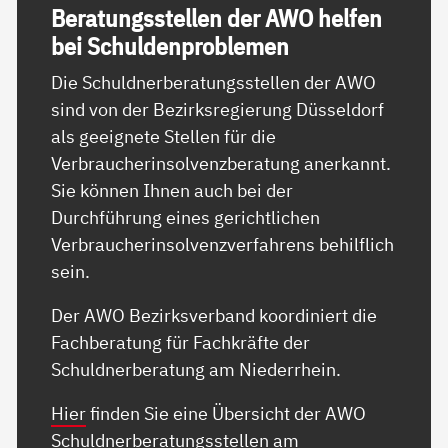
Be­ra­tungs­s­tel­len der AWO hel­fen
bei Schul­den­pro­b­le­men
Die Schuldnerberatungsstellen der AWO
sind von der Bezirksregierung Düsseldorf
als geeignete Stellen für die
Verbraucherinsolvenzberatung anerkannt.
Sie können Ihnen auch bei der
Durchführung eines gerichtlichen
Verbraucherinsolvenzverfahrens behilflich
sein.
Der AWO Bezirksverband koordiniert die
Fachberatung für Fachkräfte der
Schuldnerberatung am Niederrhein.
Hier
finden Sie eine Übersicht der AWO
Schuldnerberatungsstellen am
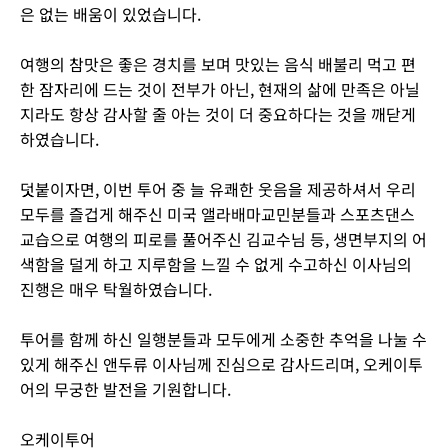
은 없는 배움이 있었습니다.
여행의 참맛은 좋은 경치를 보며 맛있는 음식 배불리 먹고 편
한 잠자리에 드는 것이 전부가 아닌, 현재의 삶에 만족은 아닐
지라도 항상 감사할 줄 아는 것이 더 중요하다는 것을 깨닫게
하였습니다.
덧붙이자면, 이번 투어 중 늘 유쾌한 웃음을 제공하셔서 우리
모두를 즐겁게 해주신 미국 앨라배마교민분들과 스포츠댄스
교습으로 여행의 피로를 풀어주신 김교수님 등, 생면부지의 어
색함을 덜게 하고 지루함을 느낄 수 없게 수고하신 이사님의
진행은 매우 탁월하였습니다.
투어를 함께 하신 일행분들과 모두에게 소중한 추억을 나눌 수
있게 해주신 앤두류 이사님께 진심으로 감사드리며, 오케이투
어의 무궁한 발전을 기원합니다.
오케이투어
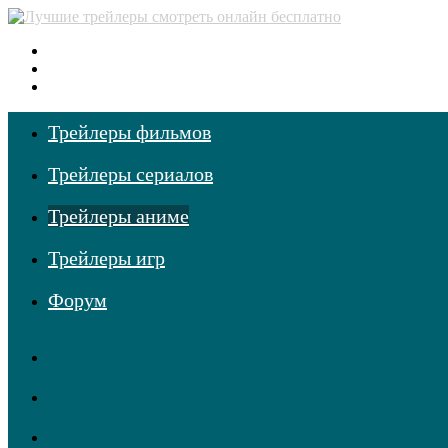
Меню
Поиск
фильмов
Войти
Трейлеры фильмов
Трейлеры сериалов
Трейлеры аниме
Трейлеры игр
Форум
RSS
Telegram
Одноклассники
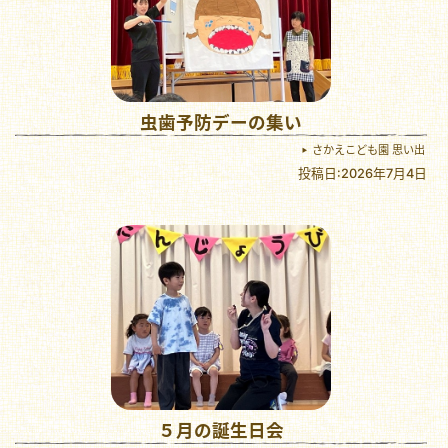
虫歯予防デーの集い
さかえこども園 思い出
投稿日:2026年7月4日
５月の誕生日会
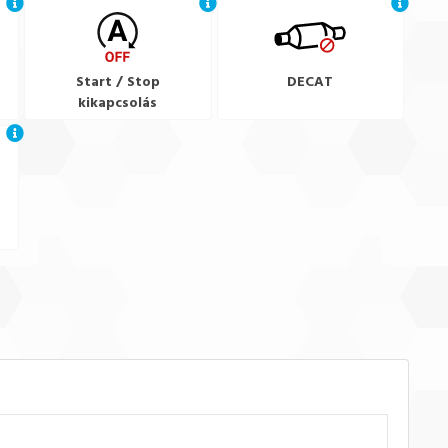
Start / Stop
DECAT
kikapcsolás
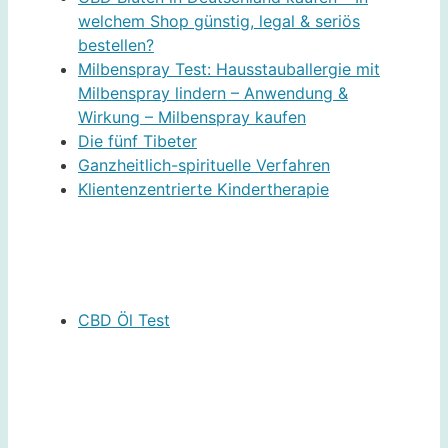
welchem Shop günstig, legal & seriös
bestellen?
Milbenspray Test: Hausstauballergie mit
Milbenspray lindern – Anwendung &
Wirkung – Milbenspray kaufen
Die fünf Tibeter
Ganzheitlich-spirituelle Verfahren
Klientenzentrierte Kindertherapie
CBD Öl Test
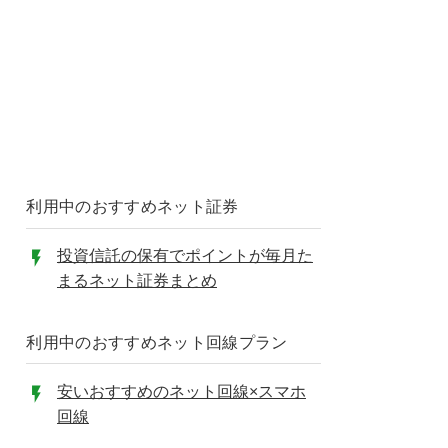
利用中のおすすめネット証券
投資信託の保有でポイントが毎月た
まるネット証券まとめ
利用中のおすすめネット回線プラン
安いおすすめのネット回線×スマホ
回線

Instructions for the task -
Only the lines starting at the one with "Schuldnerberatungsstellen am" and ending at the one with "진행은 매우 탁월하였습니다." should be printed, each exactly as it appears in the material above; the pictures are to be omitted.

Answer to this exercise -
Schuldnerberatungsstellen am
은 없는 배움이 있었습니다.
여행의 참맛은 좋은 경치를 보며 맛있는 음식 배불리 먹고 편
한 잠자리에 드는 것이 전부가 아닌, 현재의 삶에 만족은 아닐
지라도 항상 감사할 줄 아는 것이 더 중요하다는 것을 깨닫게
하였습니다.
덧붙이자면, 이번 투어 중 늘 유쾌한 웃음을 제공하셔서 우리
모두를 즐겁게 해주신 미국 앨라배마교민분들과 스포츠댄스
교습으로 여행의 피로를 풀어주신 김교수님 등, 생면부지의 어
색함을 덜게 하고 지루함을 느낄 수 없게 수고하신 이사님의
진행은 매우 탁월하였습니다.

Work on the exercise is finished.